's 2018 Horror Write-off:


Submitted by Delcat

The coffee is flat drip, the remains of a regional variant called Sweater Weather, pricier than the usual break room fare. Someone’s birthday, she thinks vaguely. She signed a card a few days ago, but she’s coming back from her weekend, she missed the party. She prefers it that way, likes that there might be cake in her future that she hadn’t planned for until five minutes ago. It’s the closest she gets to gambling. She brews it straight into the cup, one of the ancient, unknowable mugs of the hand-me-down army that lines the formica counter. There’s the high school basketball mascot, there’s the floral print of ambiguous quality, there’s the job in-jokes gifted by friends and family. The one she is using is easing into its teens and says “THERE IS NO I IN TEAM”, with a graphic of an eye instead of the letter. It is a stylized drawing, belonging to a brand that was the subject of intense zeitgeist several years before, and looks like this:

She takes the cup back to her desk and opens a drawer. She starts to reach into it, then stops, nerveless. She is never sure what will be in it, and she has a bad feeling about this week. On the best weeks, of course, it’s empty, and stays that way. She has gotten used to some of the patterns that go by on an average day more than she likes. Sacks, quite frequently. There are a lot of things that can be done with a sack. She will never know which of them has been done. Impartiality is critical in this line of work, and she’s gotten to be just that--impartial. But something crackles along her spine, and her hand lingers on the flimsy metal of the knob.

She breathes, long and slow, and turns the mug in her hands. It warms her fingertips slowly, and the jitters fade. You get used to it, she understands, the same way farmers get used to pigshit, just take your time and the worst will be over before you know it.

She checks the segmentation requested between items for this order and exhales wearily. A short sequence between pings, and a specific one--exactly eight minutes and thirty seconds.

She turns on her recorder and opens the drawer.

She retrieves and places on a white platform nine small, sharp pieces of broken glass. They are colored in white and blue, ridged on the edges.

She thumbs the alarm onto her phone. Eight minutes thirty. She drinks her coffee.

The alarm goes off. She puts the broken glass into her outbox.

It only takes a few minutes to get a ping. She reaches into the drawer again.

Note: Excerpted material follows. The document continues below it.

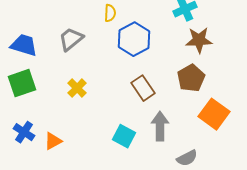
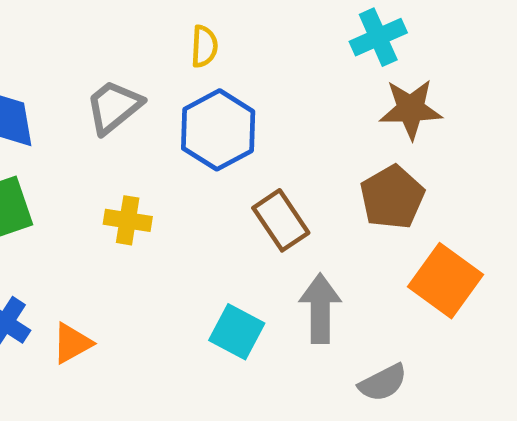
blue hexagon: (134, 39) -> (218, 130), moved
yellow cross: (77, 88) -> (128, 220), turned -36

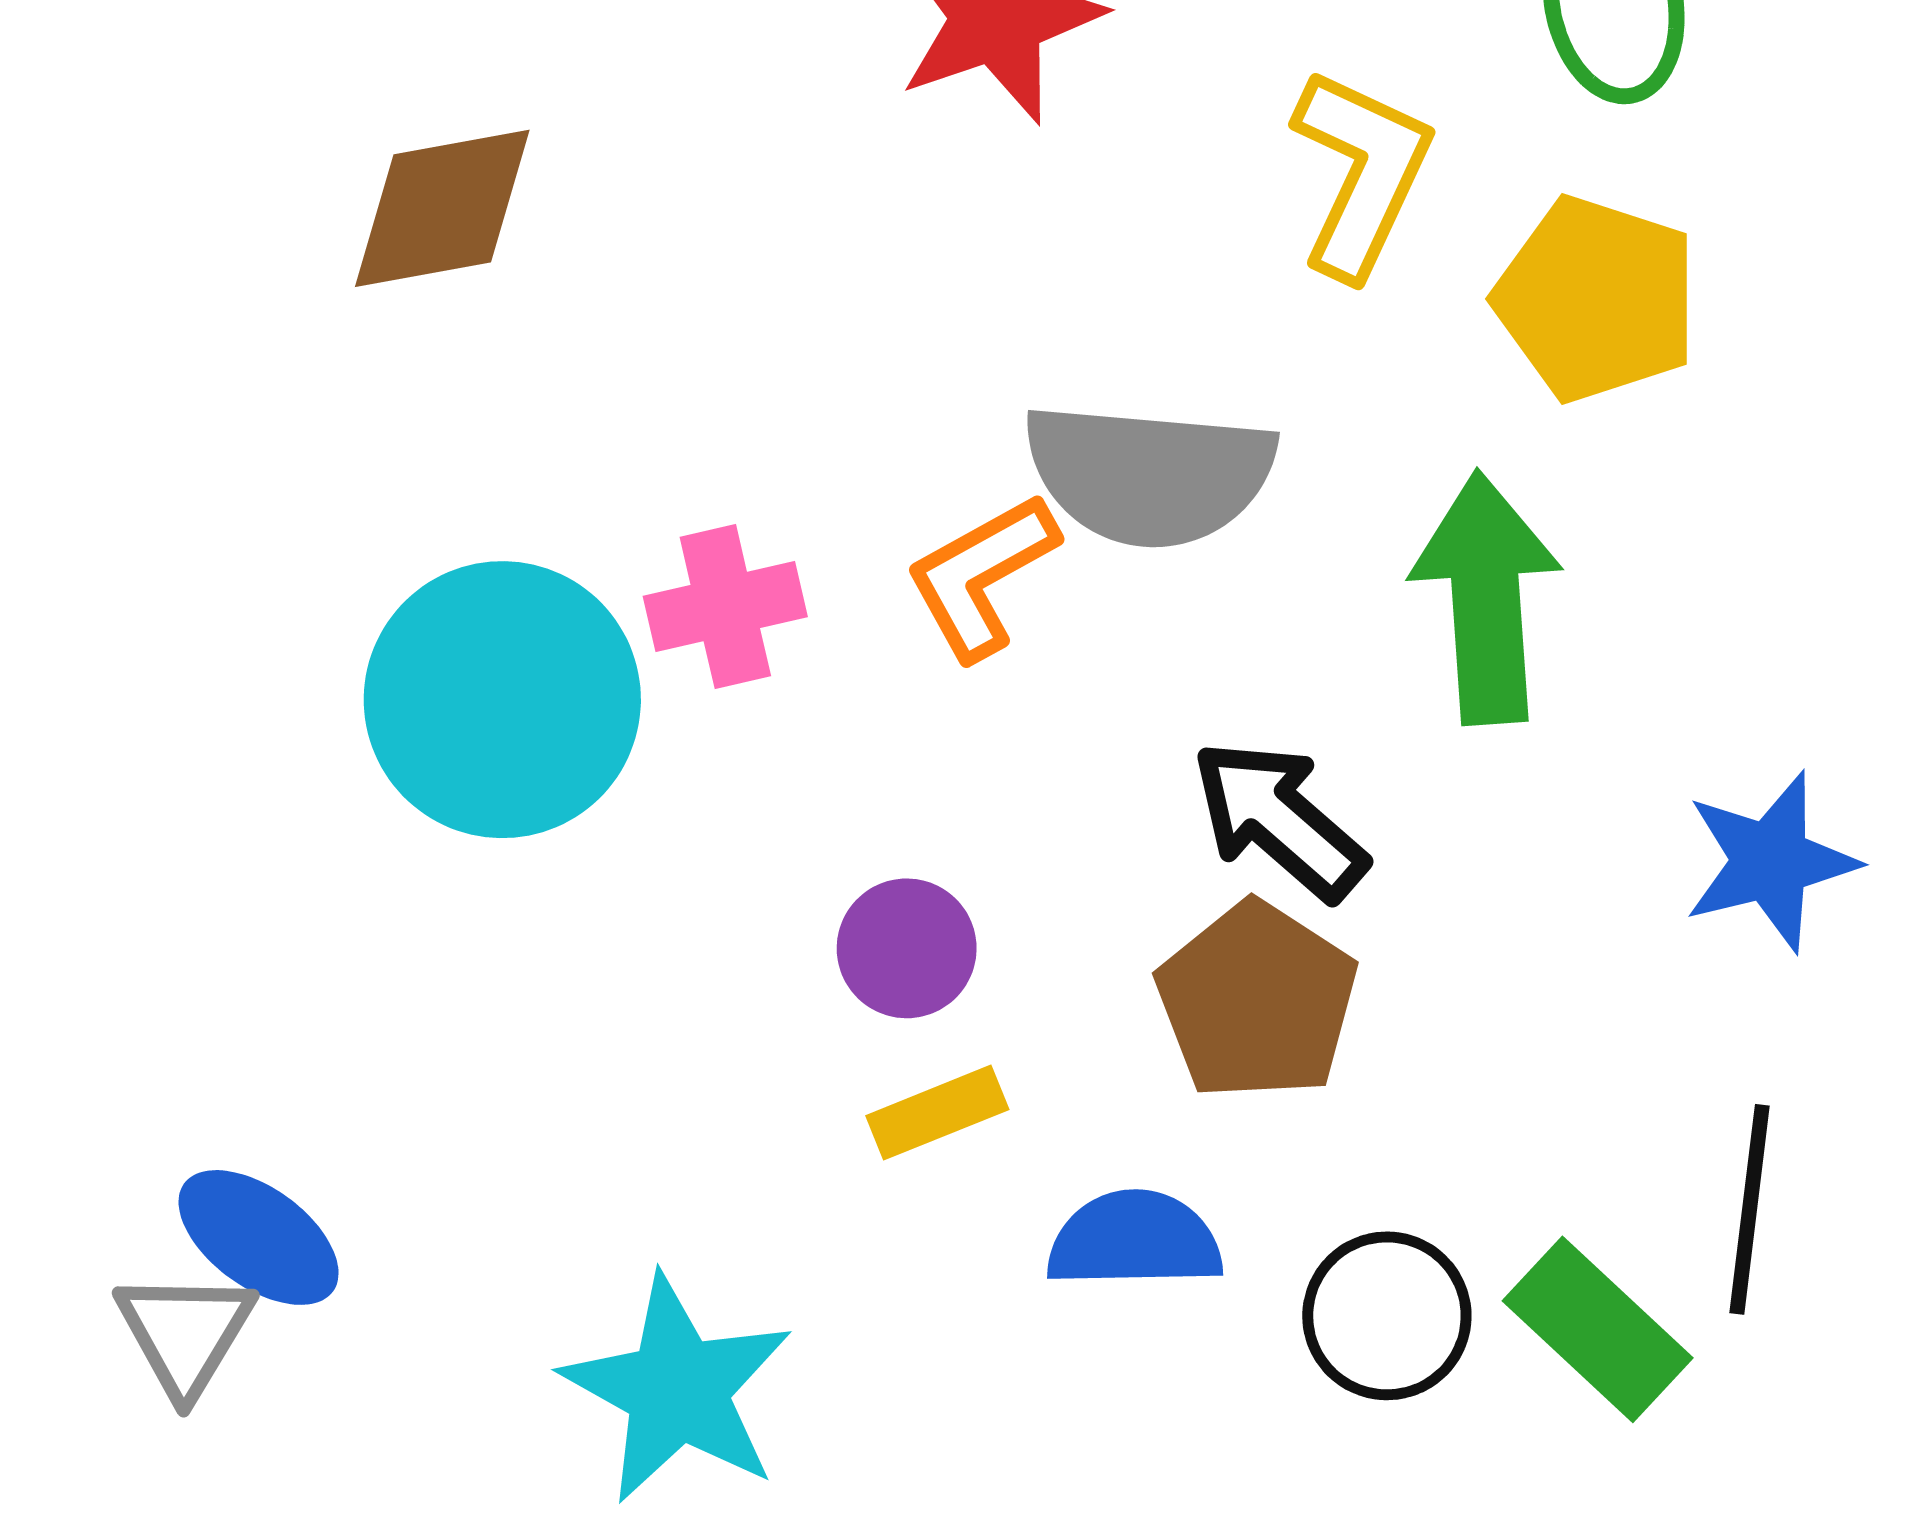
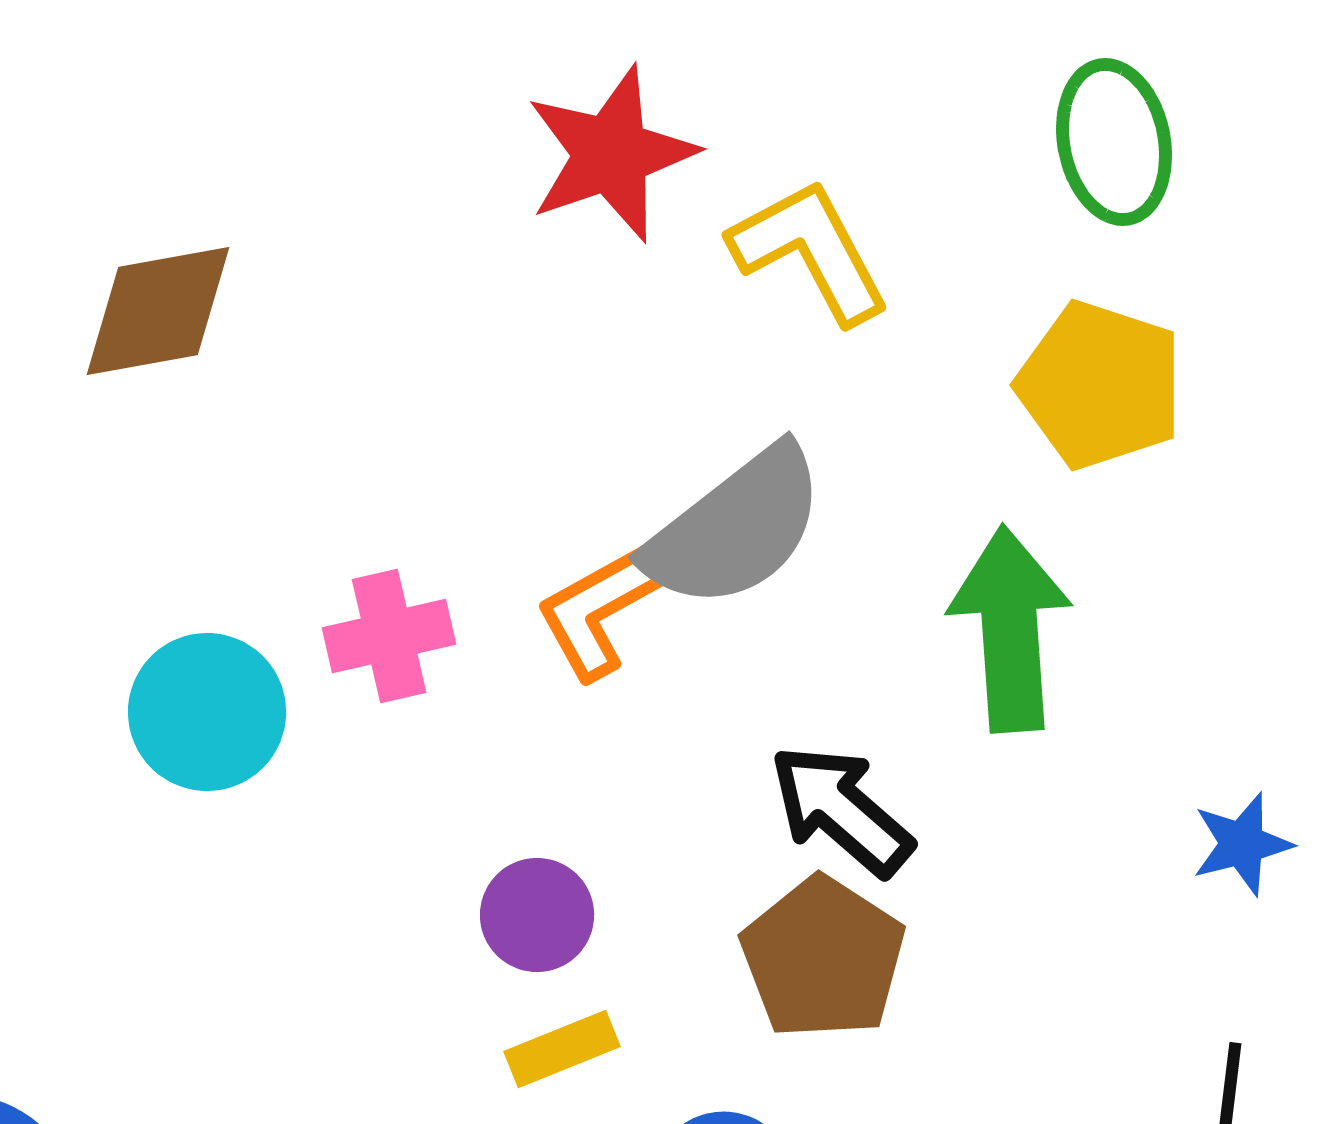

A tenth piece of the same glass.

Oh hell. One of these.

These are even harder to get used to, she’s been told. Some of them earn a reputation--the time Evan from three cubicles down and someone who had left long before she joined had almost come to blows over three weeks of nothing but driftwood, arguing whether the proper stitchwork was of pirates (the sure bet in the office pool) or of birds (the long shot).

She places the glass on the white platform. She resets the alarm.

The alarm goes off. She puts the tenth piece of glass in her outbox.

They aren’t actually supposed to talk about work to each other, of course, but the higher-ups don’t mind. The weeks can be very long, and it gives them something to do, keeps them happy, and it’s harmless enough. No one’s really meant to guess that the victim in the story is the goldfish, or a blind circus performer, after all. She supposes that maybe some people do--she has suspicions about Evan, who keeps wire puzzles at their desk and was the only one betting on birds, however much they claim now it was a joke--but they’re paid enough not to.

The ping is longer in coming this time.

She opens the drawer.

She retrieves and places on the white platform a sample of carpet, medium shag, brown, with dried red stains on it.

She resets the alarm.

Three minutes tick by without the prompt lighting, then four, and she sneaks out her phone. This feels like a long one. The best segmenting sequences have some leeway, and everyone argues about what’s ideal. In her opinion, the longer, the better. Some people complain about getting bored if it goes longer than a half-hour. Some people don’t have eight seasons of an obscure fictional baking competition anime to catch up on because no one in their chat group will shut up about it.

Maybe she can fit in an episode. Maybe they’re really stuck on the other end, and--

The second she opens the app, the light goes off, and she mutes it hastily and irritably.

She opens the drawer.

She retrieves four teeth, three of them human.

She sets them on the white platform.

She resets the alarm.

She sighs, long and hard, the novelty of being back at work after the weekend already wearing off. There are so many other things she could be doing. That’s the hell of it, isn’t it?

What the hell is there to do in eight minutes, thirty seconds?